For 38 minutes they watched. The group made its way to Dixon Avenue, a darkened street just off the main strip. Officers confronted them and started asking questions. Just a month earlier on those same streets, more than 50 young men, many of them gang members, got into nighttime brawls that lasted hours. When police chased them from one spot, the group gathered a few blocks away and kept fighting. By the end, a female had been stabbed.

That melee pushed Montgomery’s top elected official, County Executive Isiah Leggett (D), to propose a countywide curfew for ages 17 and younger: midnight on weekends, 11 p.m. during the week.

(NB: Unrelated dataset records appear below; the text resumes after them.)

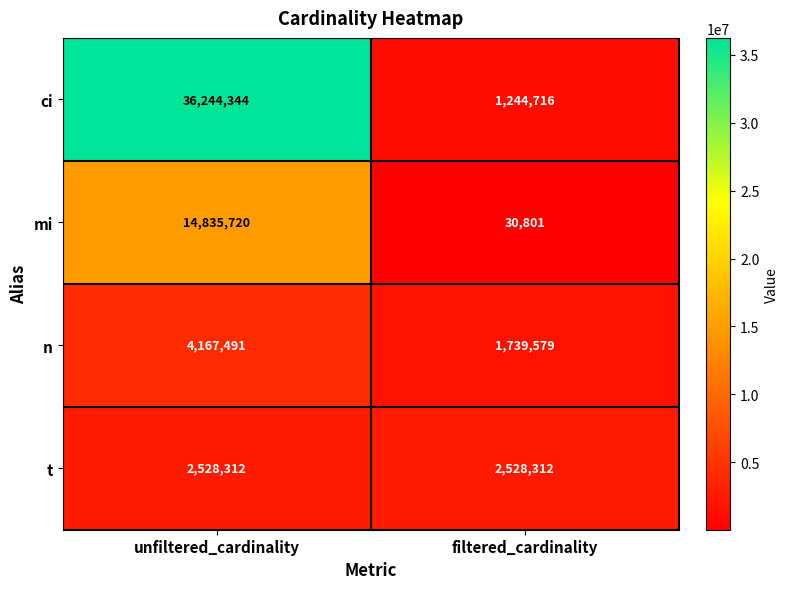

Between unfiltered_cardinality and filtered_cardinality, which series saw the biggest shift?

ci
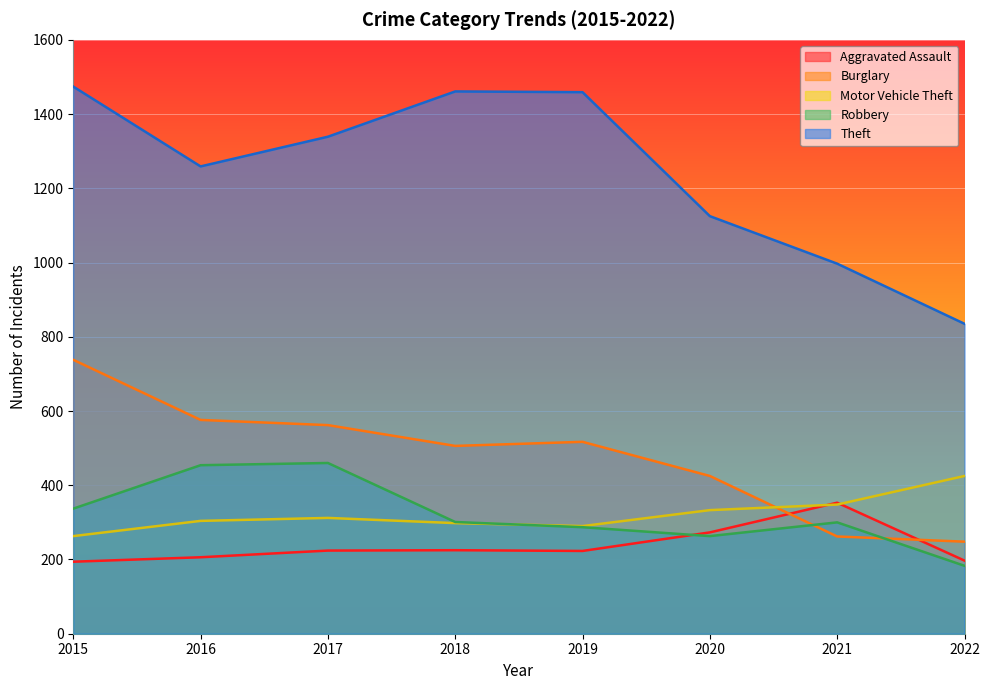

Between 2018 and 2019, which series saw the biggest shift?

Robbery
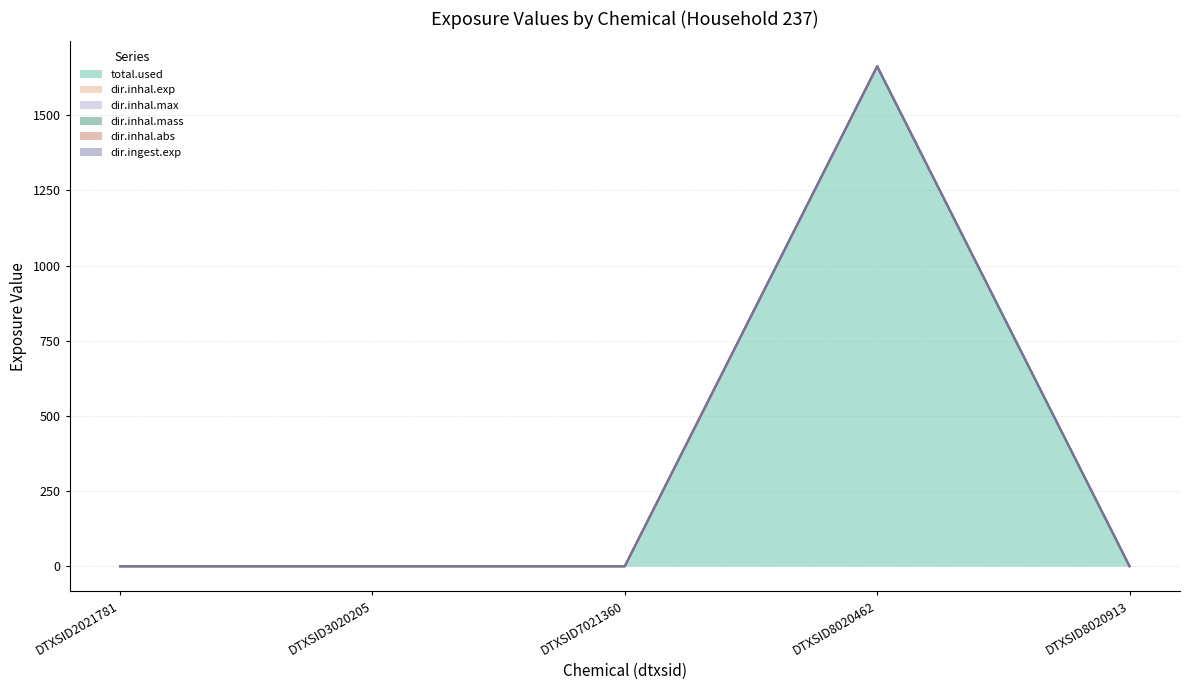

List the series in order of their peak value, highest first.

dir.inhal.abs, dir.ingest.exp, dir.inhal.mass, dir.inhal.max, dir.inhal.exp, total.used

Police say that there’s been an uptick in arrests of juveniles and that a curfew law would give officers a valuable tool to head off trouble. Neighboring Prince George’s County and the District have curfews, which police say are pushing more youths into Montgomery late at night. Philadelphia officials recently toughened their teen curfew to tamp down on flash mobs.

But others in Montgomery say a curfew is an overreaction, wouldn’t be effective and — at its worst — could lead to racial profiling. Most crimes committed nationwide by young people don’t occur late at night, research has shown. The same holds true in Montgomery, where 92 percent of assaults and 83 percent of robberies for which juveniles were arrested last year happened outside the proposed curfew’s hours.

As the Montgomery County Council prepares to vote on the measure this fall, the debate is intensifying.

“Parents are divided on this issue between those who believe it is an unnecessary intrusion into how they raise their children and parents who believe it will make the community safer,” said council member Roger Berliner (D-Potomac-Bethesda), a curfew skeptic.

On Wednesday, Leggett proposed amendments to the bill to tone it down. Youths coming home from movies, concerts and sporting events would be exempted. Rather than detain curfew violators, the officers would issue a civil citation, punishable by a fine of up to $100 for the first offense. Then, if the kids don’t go, officers could arrest them for failing to obey a lawful order. Forcing parents of curfew violators to attend parenting classes is no longer part of the proposed curfew.

When officers approached the group on Dixon Avenue, the teenagers answered questions and had their pockets searched and their tattoos photographed. Police found no weapons or drugs and didn’t charge anyone.

“They just automatically assumed we were thugs, or we were about to cause some trouble or go fight,” said Mike Brown, 18, a James Hubert Blake High School student who ended his junior year with a 3.1 GPA and thinks the youths were targeted because they are black.